Complete following steps to ensure that your Firefox browser is enabled to perform Spnego authentication.

  • Open Firefox.
  • At address field, type about:config.
  • In filter/search, type negotiate.
  • Parameter network.negotiate-auth.trusted-uris may be set to default https:// which doesn’t work for you. Generally speaking this parameter has to replaced with the server address if Kerberos delegation is required.
  • It is recommended to use https for all communication.

E.2 Chrome

With Google Chrome you generally need to set command-line parameters order to white list servers with Chrome will negotiate.

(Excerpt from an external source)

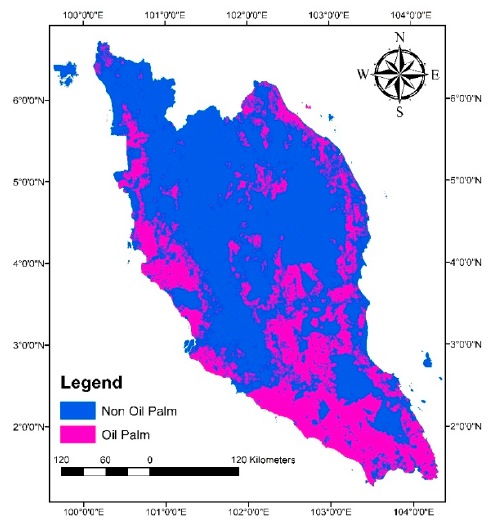
( e ) Final map showing the areas planted with oil palm. Figure 5. Oil palm areas delineation in Peninsular Malaysia using ALOS PALSAR, Sentinel 1C, and Landsat Thematic Mapper images.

  • on Windows machines (clients): Chrome shares the configuration with Internet Explorer so if all changes were applied to IE (as described in E.3), nothing has to be passed via command-line parameters.
  • on Linux/Mac OS machines (clients): the command-line parameter --auth-negotiate-delegate-whitelist should only used if Kerberos delegation is required (otherwise do not set this parameter).
  • It is recommended to use https for all communication.
--auth-server-whitelist="*.example.com"
--auth-negotiate-delegate-whitelist="*.example.com"

You can see which policies are enable by typing chrome://policy/ into Chrome’s address bar.

With Linux Chrome will also read policy files from /etc/opt/chrome/policies/managed directory.

mypolicy.json. 

{
  "AuthServerWhitelist" : "*.example.org",
  "AuthNegotiateDelegateWhitelist" : "*.example.org",
  "DisableAuthNegotiateCnameLookup" : true,
  "EnableAuthNegotiatePort" : true
}

E.3 Internet Explorer

Complete following steps to ensure that your Internet Explorer browser is enabled to perform Spnego authentication.

  • Open Internet Explorer.
  • Click Tools > Intenet Options > Security tab.
  • In Local intranet section make sure your server is trusted by i.e. adding it into a list.